И так изо дня в день вползают в сны Мирона чудища и оборотни с зелеными, красными глазами, голыми, иглистыми хвостами и вонючими пастями.
— Ты без выкупа взял мо-о-ою Апра-синь-юю, — корчится на огне шаман. — Ты украл ее! Во-ор! Вор-ор ты! Подошло время, подошло время расплаты. Ты издохнешь в тайге, Мирон, но не добудешь ты соболя. Не добудешь… Околь, как Апрасинья, тоже шаманка, только другая. Апра-си-нья! — зовет Волчий Глаз. — Я ведь выжил, Журавлиный Крик! Выжил!
И сыновьям Мирона опостылела Околь. Хоть ни разу не видели ее, но она уже издали казалась им хитрой, кровожадной, с ощеренной зубастой пастью лесной колдуньи — Вор-Люльнэ — Лешачихой.
— Давно такого калыма не было, — ворчали сыновья. — Сахарная вся!
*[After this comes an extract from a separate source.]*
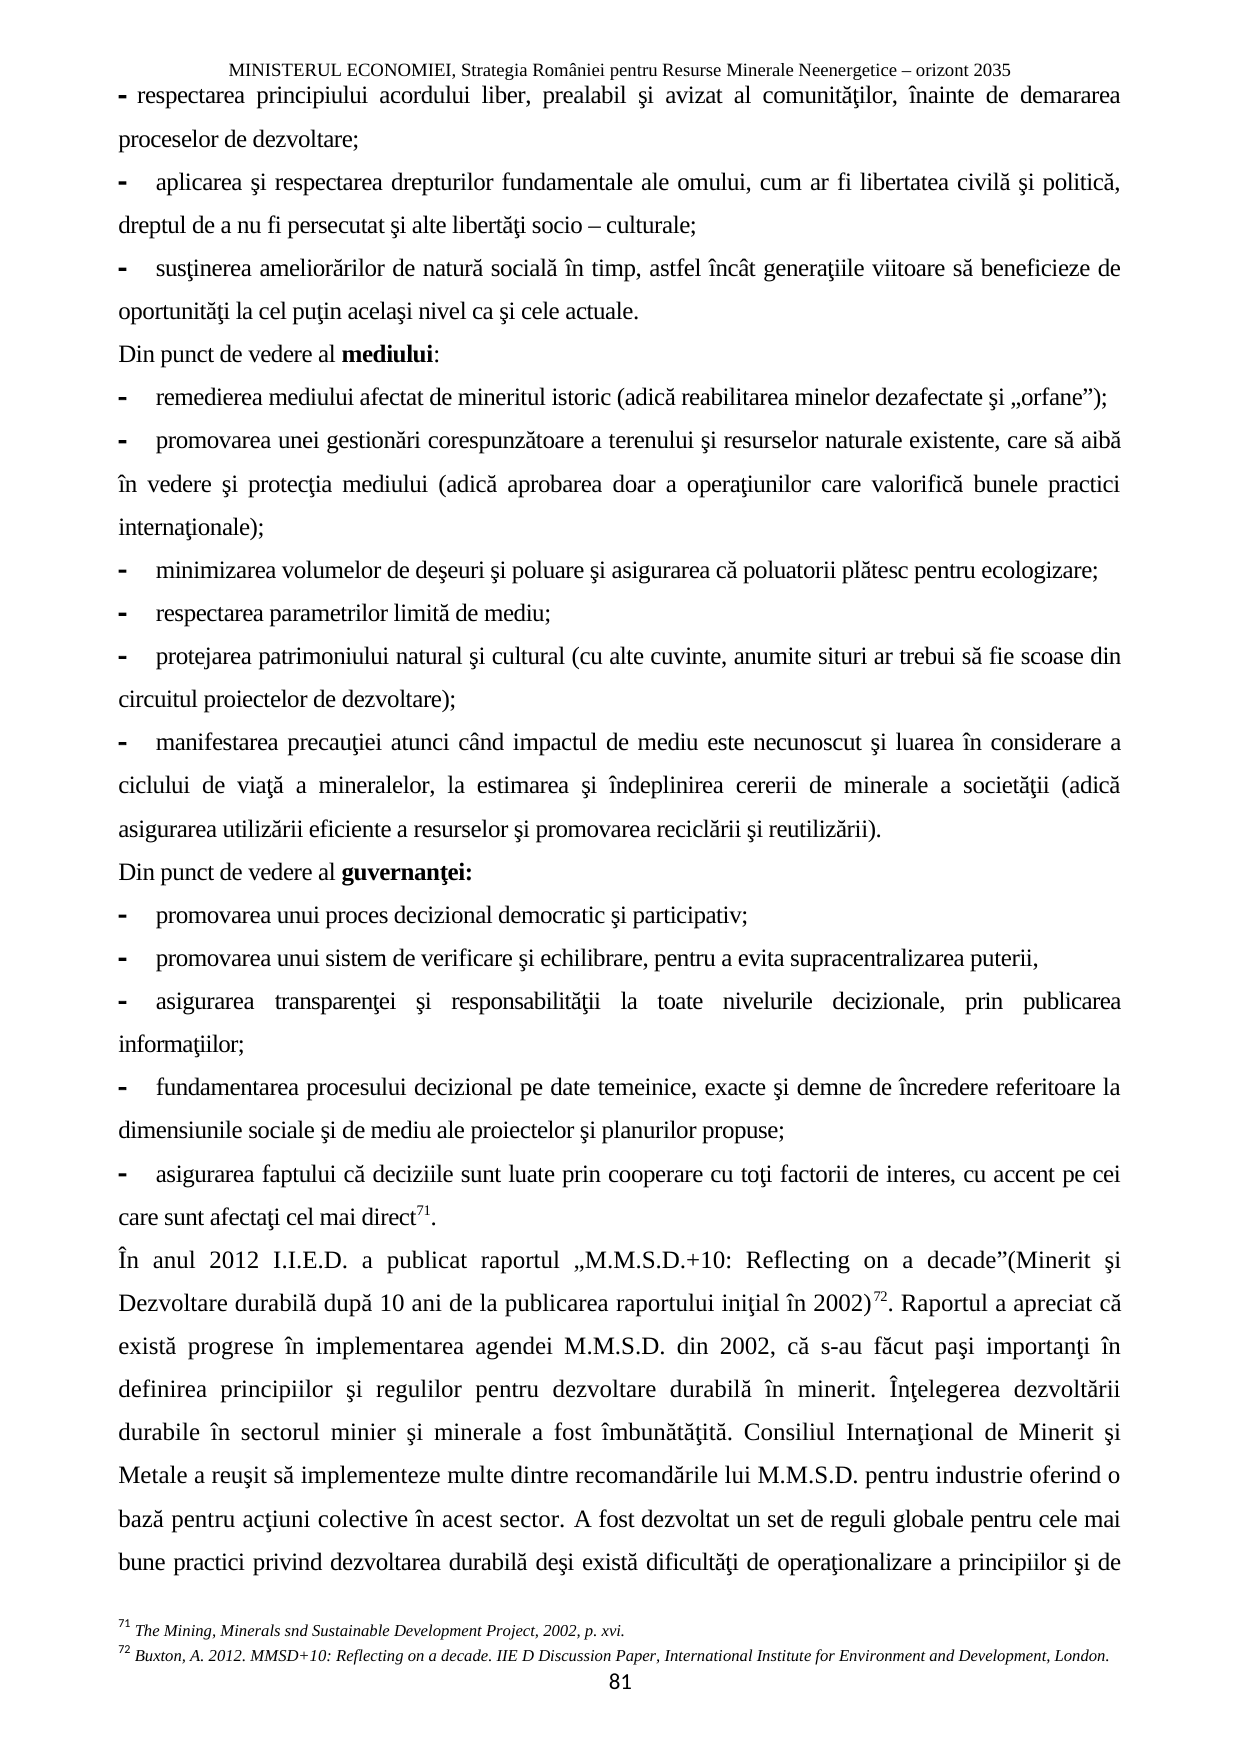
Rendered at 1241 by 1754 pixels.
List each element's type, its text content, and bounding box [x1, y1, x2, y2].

Это за-ради нее они утопают в снегах, мерзнут у негреющих костров, а зверек, сверкая драгоценной шубкой, ускользает из рук, вытекает между пальцами, как зыбкий лунный свет. Нет, страшная то женщина, жадно тело ее, руки ее, коли просят за нее такой колым. Наверное, она станет жить в отдельной юрте? Да не потому, что трудно добыть два пуда соболей, но ежели их отдать, что жрать, что одевать? Да и им самим, поди, нужно жениться, время созрело. Ведь семь сынов, так ежели каждому такой калым готовить, всего зверя переведешь, с корнем его выдерешь — не лес то будет, а гольное пожарище…
Тимоха торопит братьев, торопит отца: «Давай… давай, пора вставать». Первым убегает в урман, без богатой добычи не возвращается. Ему уже мнится, что держит он девку в объятиях и сгорает в ее огнях, а она тает… тает… спелой малиной на жадных губах. «Фарт, Удача к нему обернулись, — решили братья, — собак ему отец дал самых зверовых, а ружье его заморское».
Апрасинья посадила всех женщин за работу. Ножами скребут они шкурки, сдирают мездру, мнут и сушат шкурки, и те уже отсвечивают драгоценным ворсом. Уходила Апрасинья в бор к заверованным деревьям и у корней неохватной березы разводила костры, приносила жертву добрым Духам леса, трав и воды. То белого петуха принесет редкого, то овечью шерсть, то беличьи тушки. Все пожирает огонь, но молчит.